The great performance by the Wally Genie, early in October, proved both indisputable and spectacular in Group 2 of the highly exclusive Wally fleet during Les Voiles de Saint Tropez 2012. The Prince Charles de Bourbon-Siciles’ yacht, one of the oldest of the Wally fleet given her launch in 1995, dominated proceedings after 8 races were run alongside the equally high-performance Dark Shadow, Ryokan and Sensei.
With victory in three races and two second places, Genie displayed fantastic potential and revealed a crew with great complementarity and great cohesion, grouped around her owner-helmsman. This first major victory for the ocean-green Wally at Les Voiles de Saint Tropez is the fruit of a two-pronged plan of attack; that of sailing with the utmost professionalism and with a mindset coloured by the relaxed, enthusiastic spirit of Les Voiles. They pulled off this challenge to perfection thanks to the talents of the 18-strong crew in a performance driven by an amazing afterguard including the pure match race specialist Damien Iehl and Jules Verne Trophy holder, Sébastien Audigane; a hard core from… the Mini 6.50 Class!

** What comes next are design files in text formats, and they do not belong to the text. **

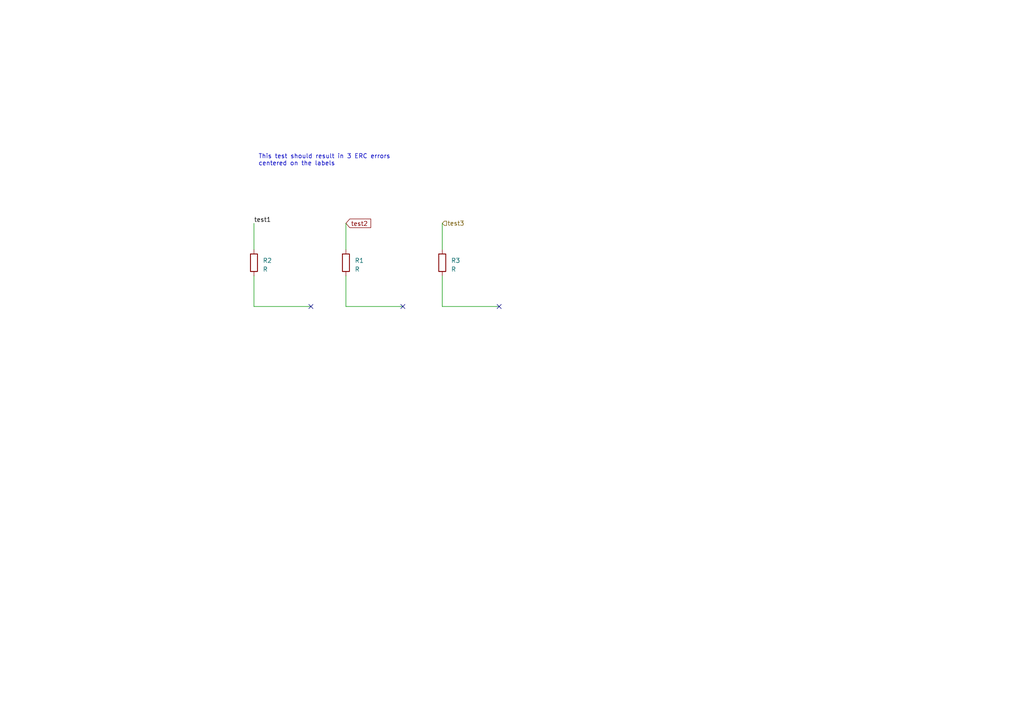
<source format=kicad_sch>
(kicad_sch (version 20220904) (generator eeschema)

  (uuid 04c96d79-48d5-4885-af8e-d7f9a9a29a18)

  (paper "A4")

  



  (no_connect (at 90.17 88.9) (uuid 6ec41ff2-1713-41c8-b474-cc3abd059206))
  (no_connect (at 144.78 88.9) (uuid 76c08e27-3db5-46ac-9f08-6fb09b48acca))
  (no_connect (at 116.84 88.9) (uuid 9b226482-45cb-4b73-a977-f0428d1628a1))

  (wire (pts (xy 73.66 80.01) (xy 73.66 88.9))
    (stroke (width 0) (type default))
    (uuid 00c8ee41-02ce-4618-b70d-30c1634ab5fc)
  )
  (wire (pts (xy 100.33 88.9) (xy 116.84 88.9))
    (stroke (width 0) (type default))
    (uuid 0cf69055-7db4-479a-87cb-551226f8a0e1)
  )
  (wire (pts (xy 73.66 88.9) (xy 90.17 88.9))
    (stroke (width 0) (type default))
    (uuid 198342f2-efea-403f-9043-804cfa9262a0)
  )
  (wire (pts (xy 100.33 80.01) (xy 100.33 88.9))
    (stroke (width 0) (type default))
    (uuid 35caae75-61ed-4745-a5d7-97a6ace7b59e)
  )
  (wire (pts (xy 128.27 64.77) (xy 128.27 72.39))
    (stroke (width 0) (type default))
    (uuid 61b14430-4ca4-434d-b30f-654d55c6a3bc)
  )
  (wire (pts (xy 128.27 80.01) (xy 128.27 88.9))
    (stroke (width 0) (type default))
    (uuid 6eff6f57-a353-4b8a-81a9-c7210595fb71)
  )
  (wire (pts (xy 100.33 64.77) (xy 100.33 72.39))
    (stroke (width 0) (type default))
    (uuid 7da5e747-fa49-4980-b8e9-ba0870b0bd00)
  )
  (wire (pts (xy 128.27 88.9) (xy 144.78 88.9))
    (stroke (width 0) (type default))
    (uuid 7e19c5d8-157a-4955-a4b7-14783802a8b1)
  )
  (wire (pts (xy 73.66 64.77) (xy 73.66 72.39))
    (stroke (width 0) (type default))
    (uuid b124d93d-79dd-491b-b451-beb59748c0d6)
  )

  (text "This test should result in 3 ERC errors\ncentered on the labels"
    (at 74.93 48.26 0)
    (effects (font (size 1.27 1.27)) (justify left bottom))
    (uuid d05c5d4d-805f-4bc1-85d4-4536a8642b9a)
  )

  (label "test1" (at 73.66 64.77 0) (fields_autoplaced)
    (effects (font (size 1.27 1.27)) (justify left bottom))
    (uuid 4318cfac-09aa-479c-886b-29110f48468d)
  )

  (global_label "test2" (shape input) (at 100.33 64.77 0) (fields_autoplaced)
    (effects (font (size 1.27 1.27)) (justify left))
    (uuid 7df1ad95-c091-4bad-9d4b-1fa200f7e372)
    (property "Intersheetrefs" "${INTERSHEET_REFS}" (id 0) (at 107.8546 64.77 0)
      (effects (font (size 1.27 1.27)) (justify left))
    )
  )

  (hierarchical_label "test3" (shape input) (at 128.27 64.77 0) (fields_autoplaced)
    (effects (font (size 1.27 1.27)) (justify left))
    (uuid 0b095bd8-cc42-4ec2-b2b6-647d97f49853)
  )

  (symbol (lib_id "Device:R") (at 73.66 76.2 0) (unit 1)
    (in_bom yes) (on_board yes) (fields_autoplaced)
    (uuid 0a2cc769-fb59-4476-8c45-9d19637150dc)
    (default_instance (reference "R1") (unit 1) (value "R") (footprint ""))
    (property "Reference" "R1" (id 0) (at 76.2 75.565 0)
      (effects (font (size 1.27 1.27)) (justify left))
    )
    (property "Value" "R" (id 1) (at 76.2 78.105 0)
      (effects (font (size 1.27 1.27)) (justify left))
    )
    (property "Footprint" "" (id 2) (at 71.882 76.2 90)
      (effects (font (size 1.27 1.27)) hide)
    )
    (property "Datasheet" "~" (id 3) (at 73.66 76.2 0)
      (effects (font (size 1.27 1.27)) hide)
    )
    (pin "1" (uuid 6a3c8010-df12-4417-b2b4-0d31c61a340a))
    (pin "2" (uuid 03c6a327-1a26-48ff-89e0-9f7507022052))
  )

  (symbol (lib_id "Device:R") (at 128.27 76.2 0) (unit 1)
    (in_bom yes) (on_board yes) (fields_autoplaced)
    (uuid 5500cea6-55d2-4685-8e6f-119da9acb56f)
    (default_instance (reference "R1") (unit 1) (value "R") (footprint ""))
    (property "Reference" "R1" (id 0) (at 130.81 75.565 0)
      (effects (font (size 1.27 1.27)) (justify left))
    )
    (property "Value" "R" (id 1) (at 130.81 78.105 0)
      (effects (font (size 1.27 1.27)) (justify left))
    )
    (property "Footprint" "" (id 2) (at 126.492 76.2 90)
      (effects (font (size 1.27 1.27)) hide)
    )
    (property "Datasheet" "~" (id 3) (at 128.27 76.2 0)
      (effects (font (size 1.27 1.27)) hide)
    )
    (pin "1" (uuid 476de613-4f8d-4993-b247-2762e739fc91))
    (pin "2" (uuid 2e54cfa4-b4ed-4614-99a8-30189d5d9307))
  )

  (symbol (lib_id "Device:R") (at 100.33 76.2 0) (unit 1)
    (in_bom yes) (on_board yes) (fields_autoplaced)
    (uuid 641fc5f7-d00e-4a53-9aa3-57b6273a605e)
    (default_instance (reference "R1") (unit 1) (value "R") (footprint ""))
    (property "Reference" "R1" (id 0) (at 102.87 75.565 0)
      (effects (font (size 1.27 1.27)) (justify left))
    )
    (property "Value" "R" (id 1) (at 102.87 78.105 0)
      (effects (font (size 1.27 1.27)) (justify left))
    )
    (property "Footprint" "" (id 2) (at 98.552 76.2 90)
      (effects (font (size 1.27 1.27)) hide)
    )
    (property "Datasheet" "~" (id 3) (at 100.33 76.2 0)
      (effects (font (size 1.27 1.27)) hide)
    )
    (pin "1" (uuid dfbb0613-a535-4327-96c6-d6347ed6e447))
    (pin "2" (uuid 734940da-e524-4392-a646-ee035ed7b825))
  )

  (sheet_instances
    (path "/" (page "1"))
  )

  (symbol_instances
    (path "/641fc5f7-d00e-4a53-9aa3-57b6273a605e"
      (reference "R1") (unit 1) (value "R") (footprint "")
    )
    (path "/0a2cc769-fb59-4476-8c45-9d19637150dc"
      (reference "R2") (unit 1) (value "R") (footprint "")
    )
    (path "/5500cea6-55d2-4685-8e6f-119da9acb56f"
      (reference "R3") (unit 1) (value "R") (footprint "")
    )
  )
)

</source>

Charles de Bourbon-Siciles is a contented owner. To triumph in Saint Tropez is certainly a dream held by the several thousand racers, who flock to the magical race zone of Les Voiles each year. The large, futuristic Wallys are in a league of their own, racing against each other in their own ‘round’ set in front of Pampelonne. In this way they provide a unique, rare spectacle with their massive outlines and their remarkable aesthetics as they race with daggers drawn around the cans and between Cavalaire and Nioulargue during the coastal courses.
The setting for the 2012 edition of Les Voiles involved sunshine, a fine breeze and a very tame Mediterranean. The Wallys had an absolute field day as they competed in no less than 8 races from Monday through to Saturday. Genie kicked off the week with a 5th place.
However, under the iron rule of Damien Iehl, in brilliant form in his role of tactician, right next to helmsman Charles de Bourbon-Siciles (the Wally class rules dictate that the owner must helm his or her own yacht), the large green yacht steadily upped its game a little everyday to round off the week with three resounding victories.
“We were caught off guard during the first race,” admitted Charles de Bourbon-Siciles, after what proved to be a remarkable week in Saint Tropez. “However, the crew and Damien Iehl were excellent after that and all contributed to the result.” Match race specialist, Damien Iehl joined Genie just a year ago. “She’s a fabulous boat; one of the three most successful Wallys according to Luca Bassani himself, the inventor and architect of this truly specific class of modern super yachts. However finding the instructions for use isn’t easy,” Damien admits.
It may have been Nicolas Marchand, an offshore racer with a Transat Jacques Vabre and Mediterranean Class 40 record to his credit, who provided the necessary ingredients to trigger success. Manager of the yacht in question, he too has made the formative journey from the Class Mini and a participation in the 2005 Mini Transat 6.50. “The idea was to gather together a crew, which is both highly professional, but also knows how to race in the best possible humour, so as Les Voiles de Saint Tropez remains an enjoyable experience. Forming an afterguard with Mini sailors seemed to me to be the best possible recipe.” In this way, Rémi Beauvais (Mini Transat 2003) and François Cuinet (Mini Transat 2009) ended up joining forces in the very intense post of trimming in the pit. “Genie only has two winches,” explains Damien Iehl, “and during the big tacking and gybing manoeuvres, the men in the pit play a decisive role in triggering a sequence of operations…”
It was a post, which worked remarkably well throughout the week. “Damien Iehl, in charge of tactics, shone during the start phases and in the choices made regarding the position of the boat during the fiery face-offs against the fleet’s large craft” explains Nicolas Marchand. Indeed some of the Wallys exceed 30 metres in length. “Teaming up with Sébastien Audigane in the navigation, this after-deck duo really stood out” said Charles de Bourbon-Siciles and Nicolas Marchand in unison. “Part of this success was also down to another Mini sailor, bowman Clem Giraud, with Figaro sailor Yoann Richomme trimming, not to mention Rollo Parks of course, the boat’s British captain with a wealth of experience on large craft”.
“Itreally was a group success,” concludes Charles de Bourbon. “Damien was in top form and the whole crew raised their game to fall in step. It comes as a great satisfaction for those of us who have a deep love for Genie, to see her succeed at the highest level against the most modern craft.”